Task item:
Rewrite the listing below, substituting "clump of grass" for every instance of "tuft of grass" and keeping everything else unchanged. Leave the pictures out of your answer.

:::

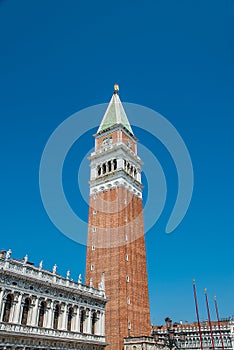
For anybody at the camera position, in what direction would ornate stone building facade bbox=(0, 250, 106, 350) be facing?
facing the viewer and to the right of the viewer
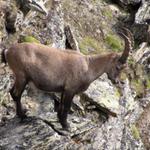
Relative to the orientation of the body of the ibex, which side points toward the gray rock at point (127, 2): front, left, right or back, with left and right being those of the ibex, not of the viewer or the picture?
left

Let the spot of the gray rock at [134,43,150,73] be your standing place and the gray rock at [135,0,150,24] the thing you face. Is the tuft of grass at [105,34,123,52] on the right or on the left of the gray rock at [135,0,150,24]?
left

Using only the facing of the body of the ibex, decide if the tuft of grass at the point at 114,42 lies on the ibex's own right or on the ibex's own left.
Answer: on the ibex's own left

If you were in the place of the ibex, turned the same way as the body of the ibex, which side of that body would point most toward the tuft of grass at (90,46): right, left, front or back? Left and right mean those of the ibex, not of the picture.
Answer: left

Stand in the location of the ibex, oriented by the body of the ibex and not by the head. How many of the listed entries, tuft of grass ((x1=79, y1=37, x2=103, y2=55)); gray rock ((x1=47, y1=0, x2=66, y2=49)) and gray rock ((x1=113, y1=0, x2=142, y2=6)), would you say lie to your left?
3

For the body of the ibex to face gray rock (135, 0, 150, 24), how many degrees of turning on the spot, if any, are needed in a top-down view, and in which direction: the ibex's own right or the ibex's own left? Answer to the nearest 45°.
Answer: approximately 90° to the ibex's own left

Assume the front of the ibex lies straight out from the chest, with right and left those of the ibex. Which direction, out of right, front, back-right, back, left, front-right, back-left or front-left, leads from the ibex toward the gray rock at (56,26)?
left

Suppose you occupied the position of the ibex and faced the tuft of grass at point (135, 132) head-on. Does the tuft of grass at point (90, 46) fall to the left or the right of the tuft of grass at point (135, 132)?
left

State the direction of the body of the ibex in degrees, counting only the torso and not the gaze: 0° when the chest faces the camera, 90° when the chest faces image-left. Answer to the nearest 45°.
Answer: approximately 270°
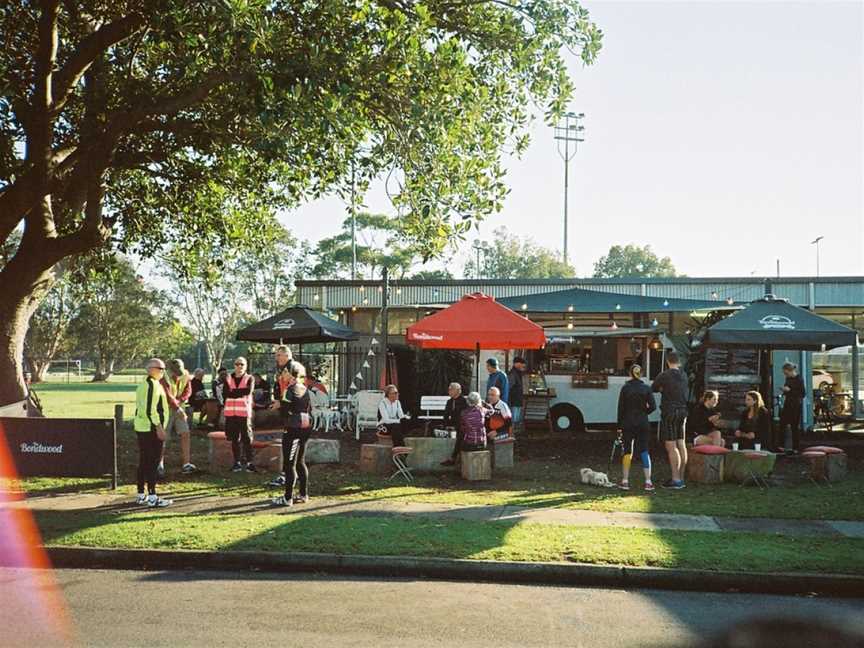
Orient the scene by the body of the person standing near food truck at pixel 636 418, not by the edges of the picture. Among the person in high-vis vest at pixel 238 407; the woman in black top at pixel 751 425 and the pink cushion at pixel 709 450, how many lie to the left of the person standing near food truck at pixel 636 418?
1

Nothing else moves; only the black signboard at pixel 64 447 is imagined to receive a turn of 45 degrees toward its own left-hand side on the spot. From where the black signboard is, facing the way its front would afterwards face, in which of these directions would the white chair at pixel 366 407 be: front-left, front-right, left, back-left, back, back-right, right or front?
left

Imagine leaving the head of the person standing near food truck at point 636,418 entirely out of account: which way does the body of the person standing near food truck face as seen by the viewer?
away from the camera

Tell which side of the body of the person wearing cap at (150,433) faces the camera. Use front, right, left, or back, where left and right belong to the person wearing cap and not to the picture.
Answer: right

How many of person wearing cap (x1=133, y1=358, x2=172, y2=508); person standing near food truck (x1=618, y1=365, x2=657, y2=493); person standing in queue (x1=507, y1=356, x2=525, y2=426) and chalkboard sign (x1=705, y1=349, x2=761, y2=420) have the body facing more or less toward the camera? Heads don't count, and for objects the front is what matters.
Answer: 1

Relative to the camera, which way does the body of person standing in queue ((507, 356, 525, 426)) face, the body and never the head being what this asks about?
to the viewer's right

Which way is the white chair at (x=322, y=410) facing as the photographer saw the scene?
facing the viewer and to the right of the viewer

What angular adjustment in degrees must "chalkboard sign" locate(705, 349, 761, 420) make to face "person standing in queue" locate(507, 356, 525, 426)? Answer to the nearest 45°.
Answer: approximately 90° to its right

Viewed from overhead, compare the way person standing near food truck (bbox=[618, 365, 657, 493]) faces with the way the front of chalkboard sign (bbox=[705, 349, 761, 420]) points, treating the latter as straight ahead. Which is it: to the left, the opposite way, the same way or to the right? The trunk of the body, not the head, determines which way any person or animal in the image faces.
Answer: the opposite way

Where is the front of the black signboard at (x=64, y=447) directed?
toward the camera

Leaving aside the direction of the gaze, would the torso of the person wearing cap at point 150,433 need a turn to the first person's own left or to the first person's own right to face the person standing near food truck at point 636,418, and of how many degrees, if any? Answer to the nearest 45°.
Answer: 0° — they already face them

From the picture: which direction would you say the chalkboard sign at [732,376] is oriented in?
toward the camera

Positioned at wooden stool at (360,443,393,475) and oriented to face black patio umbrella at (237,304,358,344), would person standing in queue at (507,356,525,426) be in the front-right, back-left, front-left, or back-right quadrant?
front-right
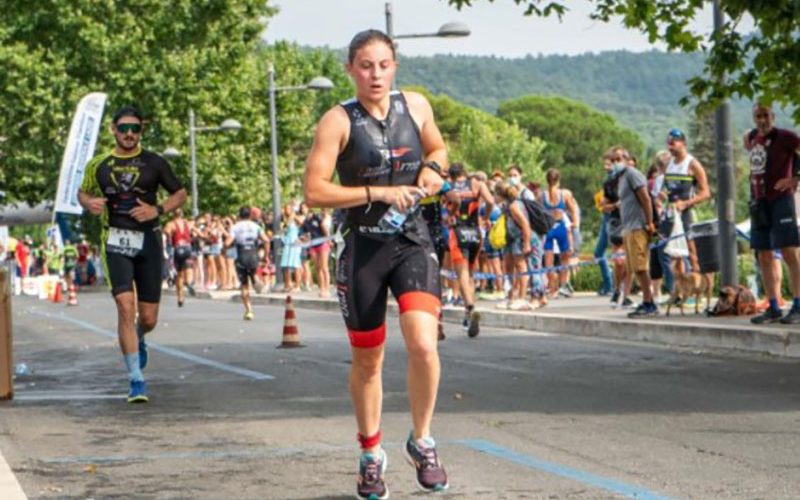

:::

Solution:
For anybody at the camera position, in what direction would ornate stone building facade bbox=(0, 250, 106, 350) be facing?
facing the viewer and to the right of the viewer
Relative to the orientation of the body of the ibex, which side points toward the gray rock at point (127, 2): front, left, right or back, with left and right being those of the ibex, not of the viewer or the picture?
left

Let the spot of the gray rock at [134,43,150,73] be your standing place and the gray rock at [135,0,150,24] the thing you face. Is the clump of grass at [105,34,123,52] on the right or on the left of the gray rock at [135,0,150,24]?
left

Using only the facing of the body of the ibex, decide if the clump of grass at the point at 114,42 lies on the ibex's own right or on the ibex's own left.
Answer: on the ibex's own left

If you were in the place of the ibex, turned the same way as the body of the ibex, which side of that body would point most toward the clump of grass at (90,46): right, left, front or back? Left and right mean those of the ibex, not of the picture.
Answer: left

Stand in the location of the ibex, oriented by the body of the ibex and not by the head. How many of the listed entries, clump of grass ((x1=79, y1=37, x2=103, y2=55)); gray rock ((x1=47, y1=0, x2=66, y2=49)) and gray rock ((x1=113, y1=0, x2=142, y2=6)), would you say lie to your left?
3

For the body of the ibex to face gray rock (135, 0, 150, 24), how many degrees of turning on the spot, if any, are needed in a top-down view, and in which direction: the ibex's own right or the ibex's own left? Answer to the nearest 45°.
Answer: approximately 90° to the ibex's own left

Assume the front of the ibex lies straight out from the chest, with right and left those of the ibex. Which direction, out of right, front, back-right, back, left, front-right, back-left or front-left, leads from the ibex toward the gray rock at (56,26)?
left

Suppose you occupied the position of the ibex and faced the clump of grass at point (135, 132) head-on. Does the clump of grass at point (90, 46) fall to the left or the right of the clump of grass at point (135, 132)?
left

State the direction of the body of the ibex in degrees, counting only the torso and not the gaze: 0° when the chest faces the camera, 90° when the chest faces image-left. Answer to the nearest 45°.
Answer: approximately 270°
Orient the scene by the body of the person standing near food truck at pixel 636 418, not by the edges of the picture. Among the person in high-vis vest at pixel 238 407; the woman in black top at pixel 751 425 and the pink cushion at pixel 709 450, how many lie to the left of the person standing near food truck at pixel 636 418?
1

Nothing else moves; only the black signboard at pixel 64 447 is imagined to receive a turn of 45 degrees toward its own left-hand side on the spot. From where the black signboard is, facing the way its front would afterwards face, in which of these directions would the white chair at pixel 366 407 be: front-left, front-right, left, back-left, back, back-right, right or front?
left

Imagine leaving the head of the person standing near food truck at point 636,418 entirely out of account: which way does the body of the person standing near food truck face as seen by the viewer?
away from the camera

Tell which side of the body of the person wearing cap at (150,433) faces the camera. Use front, right, left, or back, where left and right belong to the person wearing cap and not to the picture.
Answer: right

How many of person wearing cap (x1=133, y1=358, x2=172, y2=508); person standing near food truck (x1=618, y1=365, x2=657, y2=493); person standing in queue (x1=507, y1=356, x2=525, y2=426) and chalkboard sign (x1=705, y1=349, x2=761, y2=420) have the body facing more or less toward the camera? Heads don't count, and for objects the front is what matters.
Answer: 1

Relative to the camera, which way does the body of person standing in queue ((507, 356, 525, 426)) face, the body and never the head being what this asks about?
to the viewer's right

Which way is the white chair at (x=322, y=410) facing as the photographer saw the scene?
facing the viewer and to the right of the viewer

What angular adjustment in degrees must "chalkboard sign" locate(705, 349, 761, 420) make to face "person standing in queue" locate(507, 356, 525, 426)? Answer to the nearest 45°.
Answer: approximately 90° to its right

Viewed from overhead, compare the way person standing near food truck (bbox=[618, 365, 657, 493]) faces with the way the front of chalkboard sign (bbox=[705, 349, 761, 420]) points, treating the latter as straight ahead. Which is it: to the left, the opposite way, the same way or to the right? The trunk of the body, not the head, determines which way any person or animal in the image faces.
Answer: the opposite way

Where is the front of the black signboard at (x=64, y=447) directed?
toward the camera

Leaving aside the direction of the gaze, would the torso of the person wearing cap at point 150,433 need a turn to the first person's own left or to the first person's own right to face the person standing near food truck at point 636,418, and of how many degrees, if any? Answer to the nearest 45°.
Answer: 0° — they already face them

From the picture: which direction would you say the chalkboard sign at [732,376] is oriented in?
toward the camera

Positioned at wooden stool at (360,443,393,475) and oriented to face black patio umbrella at (237,304,358,344), would person standing in queue at (507,356,525,426) be in the front-right, back-left, front-left, or back-right quadrant?
front-right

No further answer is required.